EXERCISE: Copy the lines below exactly, starting at the line that contains "55 161 53.83" and stopping after the last line, and include no other lines.

(Stored entries)
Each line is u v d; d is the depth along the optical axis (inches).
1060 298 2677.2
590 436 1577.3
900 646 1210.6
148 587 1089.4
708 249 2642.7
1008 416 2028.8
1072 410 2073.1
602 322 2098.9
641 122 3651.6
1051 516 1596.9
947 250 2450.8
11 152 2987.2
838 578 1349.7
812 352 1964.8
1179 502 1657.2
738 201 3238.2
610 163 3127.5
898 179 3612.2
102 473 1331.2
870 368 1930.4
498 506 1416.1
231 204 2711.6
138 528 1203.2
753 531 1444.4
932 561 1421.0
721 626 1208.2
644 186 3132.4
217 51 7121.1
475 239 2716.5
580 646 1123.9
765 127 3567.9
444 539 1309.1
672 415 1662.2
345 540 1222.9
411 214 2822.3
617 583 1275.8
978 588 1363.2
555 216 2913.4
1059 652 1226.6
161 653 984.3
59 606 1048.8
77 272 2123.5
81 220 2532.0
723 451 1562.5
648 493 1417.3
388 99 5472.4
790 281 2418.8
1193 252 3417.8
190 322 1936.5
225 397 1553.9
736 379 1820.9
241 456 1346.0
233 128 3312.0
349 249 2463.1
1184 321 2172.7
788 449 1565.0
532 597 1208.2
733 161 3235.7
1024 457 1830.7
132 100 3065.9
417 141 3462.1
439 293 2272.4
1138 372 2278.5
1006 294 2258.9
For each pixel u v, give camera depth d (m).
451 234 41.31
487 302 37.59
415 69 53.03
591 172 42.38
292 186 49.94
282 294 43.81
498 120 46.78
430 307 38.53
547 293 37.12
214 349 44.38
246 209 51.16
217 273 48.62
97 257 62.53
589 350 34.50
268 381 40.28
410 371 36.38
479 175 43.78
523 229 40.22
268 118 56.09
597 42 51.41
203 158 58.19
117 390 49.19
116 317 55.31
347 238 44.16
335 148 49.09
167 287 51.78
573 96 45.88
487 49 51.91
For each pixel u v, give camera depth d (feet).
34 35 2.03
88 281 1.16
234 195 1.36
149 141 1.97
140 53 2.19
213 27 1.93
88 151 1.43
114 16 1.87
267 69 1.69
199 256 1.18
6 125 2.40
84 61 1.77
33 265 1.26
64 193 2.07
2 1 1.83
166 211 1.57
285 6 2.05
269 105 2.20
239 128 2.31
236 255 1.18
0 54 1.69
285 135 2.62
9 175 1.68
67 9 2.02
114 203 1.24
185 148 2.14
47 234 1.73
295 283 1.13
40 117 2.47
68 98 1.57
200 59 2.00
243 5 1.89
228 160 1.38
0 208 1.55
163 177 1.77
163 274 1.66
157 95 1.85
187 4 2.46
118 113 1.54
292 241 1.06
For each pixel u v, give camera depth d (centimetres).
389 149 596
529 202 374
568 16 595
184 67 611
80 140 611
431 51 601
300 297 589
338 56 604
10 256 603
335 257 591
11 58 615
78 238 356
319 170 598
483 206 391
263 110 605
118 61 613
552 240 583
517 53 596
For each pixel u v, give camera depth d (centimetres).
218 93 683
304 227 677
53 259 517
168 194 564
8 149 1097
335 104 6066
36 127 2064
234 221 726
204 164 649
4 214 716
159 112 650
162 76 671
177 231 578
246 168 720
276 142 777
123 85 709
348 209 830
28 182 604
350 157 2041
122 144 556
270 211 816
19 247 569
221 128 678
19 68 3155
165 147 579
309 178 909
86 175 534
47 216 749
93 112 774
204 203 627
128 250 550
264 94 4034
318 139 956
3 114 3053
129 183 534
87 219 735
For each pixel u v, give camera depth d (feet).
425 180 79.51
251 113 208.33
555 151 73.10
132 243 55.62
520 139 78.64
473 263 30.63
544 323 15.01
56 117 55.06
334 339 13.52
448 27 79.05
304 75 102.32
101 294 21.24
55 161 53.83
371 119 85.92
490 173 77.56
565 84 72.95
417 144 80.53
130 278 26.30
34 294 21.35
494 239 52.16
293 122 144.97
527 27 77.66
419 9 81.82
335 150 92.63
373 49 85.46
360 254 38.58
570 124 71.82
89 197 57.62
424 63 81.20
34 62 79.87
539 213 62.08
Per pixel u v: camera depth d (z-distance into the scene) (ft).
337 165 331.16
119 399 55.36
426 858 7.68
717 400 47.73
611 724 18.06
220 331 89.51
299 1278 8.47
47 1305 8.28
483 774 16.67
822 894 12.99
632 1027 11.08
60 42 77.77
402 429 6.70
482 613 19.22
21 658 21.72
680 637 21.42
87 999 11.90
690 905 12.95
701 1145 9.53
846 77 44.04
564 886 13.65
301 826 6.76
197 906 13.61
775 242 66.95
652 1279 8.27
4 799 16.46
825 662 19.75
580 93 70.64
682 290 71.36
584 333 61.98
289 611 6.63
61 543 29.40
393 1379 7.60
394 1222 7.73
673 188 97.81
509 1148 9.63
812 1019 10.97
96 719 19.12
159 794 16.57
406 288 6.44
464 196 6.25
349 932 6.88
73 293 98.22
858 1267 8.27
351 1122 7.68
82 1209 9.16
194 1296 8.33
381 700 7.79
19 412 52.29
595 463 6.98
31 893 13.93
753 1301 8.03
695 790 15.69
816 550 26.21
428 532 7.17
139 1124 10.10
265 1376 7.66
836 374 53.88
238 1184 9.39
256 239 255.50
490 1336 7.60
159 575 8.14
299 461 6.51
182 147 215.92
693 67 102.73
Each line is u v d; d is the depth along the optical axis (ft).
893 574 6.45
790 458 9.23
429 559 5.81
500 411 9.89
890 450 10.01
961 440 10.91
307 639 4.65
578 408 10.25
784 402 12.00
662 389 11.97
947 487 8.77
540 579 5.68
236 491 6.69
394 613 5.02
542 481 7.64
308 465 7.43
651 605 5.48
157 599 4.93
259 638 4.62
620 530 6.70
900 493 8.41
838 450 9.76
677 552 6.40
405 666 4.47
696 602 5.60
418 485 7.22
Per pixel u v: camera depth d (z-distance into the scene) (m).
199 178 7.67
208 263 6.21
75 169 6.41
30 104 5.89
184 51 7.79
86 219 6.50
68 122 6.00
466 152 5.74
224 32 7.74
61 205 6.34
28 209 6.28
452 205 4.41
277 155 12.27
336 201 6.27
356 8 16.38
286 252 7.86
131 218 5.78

RESULT FOR THIS TASK:
55 161 53.83
371 119 85.92
490 173 77.56
565 84 72.95
417 144 80.53
130 278 26.30
34 294 21.35
494 239 52.16
293 122 144.97
527 27 77.66
419 9 81.82
335 150 92.63
373 49 85.46
360 254 38.58
570 124 71.82
89 197 57.62
424 63 81.20
34 62 79.87
539 213 62.08
Per pixel u v: camera depth d (z-distance into the scene) (ft).
337 165 331.16
119 399 55.36
426 858 7.68
717 400 47.73
611 724 18.06
220 331 89.51
299 1278 8.47
47 1305 8.28
483 774 16.67
822 894 12.99
632 1027 11.08
60 42 77.77
402 429 6.70
482 613 19.22
21 658 21.72
680 637 21.42
87 999 11.90
690 905 12.95
701 1145 9.53
846 77 44.04
564 886 13.65
301 826 6.76
197 906 13.61
775 242 66.95
652 1279 8.27
4 799 16.46
825 662 19.75
580 93 70.64
682 290 71.36
584 333 61.98
289 611 6.63
61 543 29.40
393 1379 7.60
394 1222 7.73
673 188 97.81
509 1148 9.63
812 1019 10.97
96 719 19.12
159 794 16.57
406 288 6.44
464 196 6.25
349 932 6.88
73 293 98.22
858 1267 8.27
351 1122 7.68
82 1209 9.16
194 1296 8.33
381 700 7.79
19 412 52.29
595 463 6.98
31 893 13.93
753 1301 8.03
695 790 15.69
816 550 26.21
428 532 7.17
139 1124 10.10
265 1376 7.66
836 374 53.88
238 1184 9.39
256 239 255.50
490 1336 7.60
159 575 8.14
299 461 6.51
182 147 215.92
693 67 102.73
Each line is u v d; d is the depth along the optical axis (ft).
893 574 6.45
790 458 9.23
429 559 5.81
500 411 9.89
890 450 10.01
961 440 10.91
307 639 4.65
578 408 10.25
784 402 12.00
662 389 11.97
947 487 8.77
540 579 5.68
236 491 6.69
394 613 5.02
542 481 7.64
308 465 7.43
651 605 5.48
157 599 4.93
259 638 4.62
620 530 6.70
900 493 8.41
838 450 9.76
677 552 6.40
405 666 4.47
696 602 5.60
418 485 7.22
Per pixel u v: camera depth d (z-distance into the scene) (m).
199 178 7.67
208 263 6.21
75 169 6.41
30 104 5.89
184 51 7.79
86 219 6.50
68 122 6.00
466 152 5.74
224 32 7.74
61 205 6.34
28 209 6.28
452 205 4.41
277 155 12.27
336 201 6.27
356 8 16.38
286 252 7.86
131 218 5.78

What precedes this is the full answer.